#### [Instruction]
Copy each line below as it stands, but skip any picture it contains.

[Opening Records supplied section]

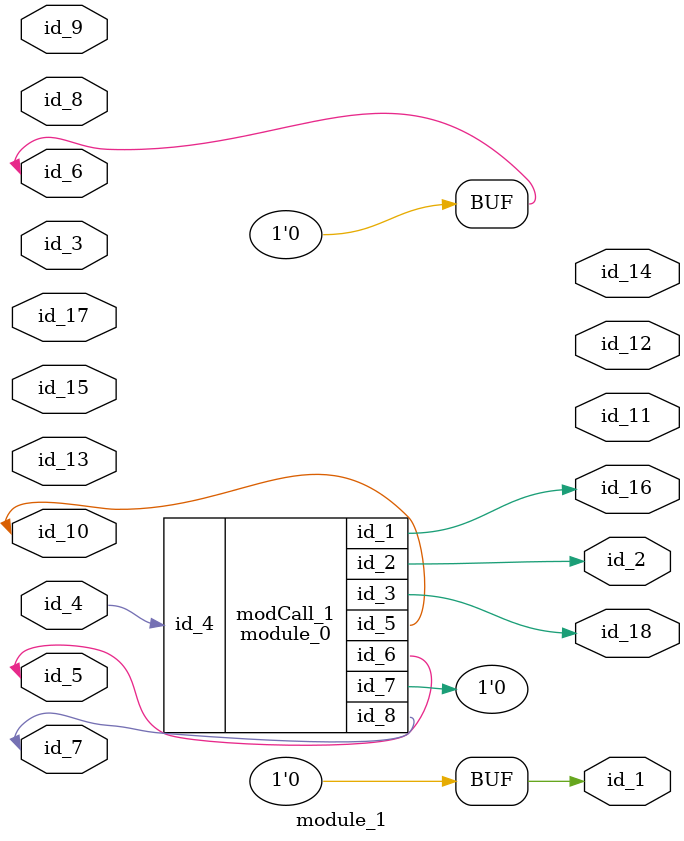
<source format=v>
module module_0 (
    id_1,
    id_2,
    id_3,
    id_4,
    id_5,
    id_6,
    id_7,
    id_8
);
  inout wire id_8;
  output wire id_7;
  inout wire id_6;
  inout wire id_5;
  input wire id_4;
  output wire id_3;
  output wire id_2;
  output wire id_1;
  wire id_9 = 1;
endmodule
module module_1 (
    id_1,
    id_2,
    id_3,
    id_4,
    id_5,
    id_6,
    id_7,
    id_8,
    id_9,
    id_10,
    id_11,
    id_12,
    id_13,
    id_14,
    id_15,
    id_16,
    id_17,
    id_18
);
  output wire id_18;
  input wire id_17;
  output wire id_16;
  input wire id_15;
  output wire id_14;
  input wire id_13;
  output wire id_12;
  output wire id_11;
  inout wire id_10;
  input wire id_9;
  input wire id_8;
  inout wire id_7;
  inout wire id_6;
  inout wire id_5;
  input wire id_4;
  inout wire id_3;
  output wire id_2;
  output wire id_1;
  assign id_1 = {id_3[-1'b0], -1'b0};
  module_0 modCall_1 (
      id_16,
      id_2,
      id_18,
      id_4,
      id_10,
      id_5,
      id_6,
      id_7
  );
  wire id_19;
  wire id_20, id_21;
  assign id_1 = id_6;
endmodule

</source>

[Closing Records supplied section]

#### [Result]
<source format=v>
module module_0 (
    id_1,
    id_2,
    id_3,
    id_4,
    id_5,
    id_6,
    id_7,
    id_8
);
  inout wire id_8;
  output wire id_7;
  inout wire id_6;
  inout wire id_5;
  input wire id_4;
  output wire id_3;
  output wire id_2;
  output wire id_1;
  wire id_9 = 1;
endmodule
module module_1 (
    id_1,
    id_2,
    id_3,
    id_4,
    id_5,
    id_6,
    id_7,
    id_8,
    id_9,
    id_10,
    id_11,
    id_12,
    id_13,
    id_14,
    id_15,
    id_16,
    id_17,
    id_18
);
  output wire id_18;
  input wire id_17;
  output wire id_16;
  input wire id_15;
  output wire id_14;
  input wire id_13;
  output wire id_12;
  output wire id_11;
  inout wire id_10;
  input wire id_9;
  input wire id_8;
  inout wire id_7;
  inout wire id_6;
  inout wire id_5;
  input wire id_4;
  inout wire id_3;
  output wire id_2;
  output wire id_1;
  assign id_1 = {id_3[-1'b0], -1'b0};
  module_0 modCall_1 (
      id_16,
      id_2,
      id_18,
      id_4,
      id_10,
      id_5,
      id_6,
      id_7
  );
  wire id_19;
  wire id_20, id_21;
  assign id_1 = id_6;
endmodule

</source>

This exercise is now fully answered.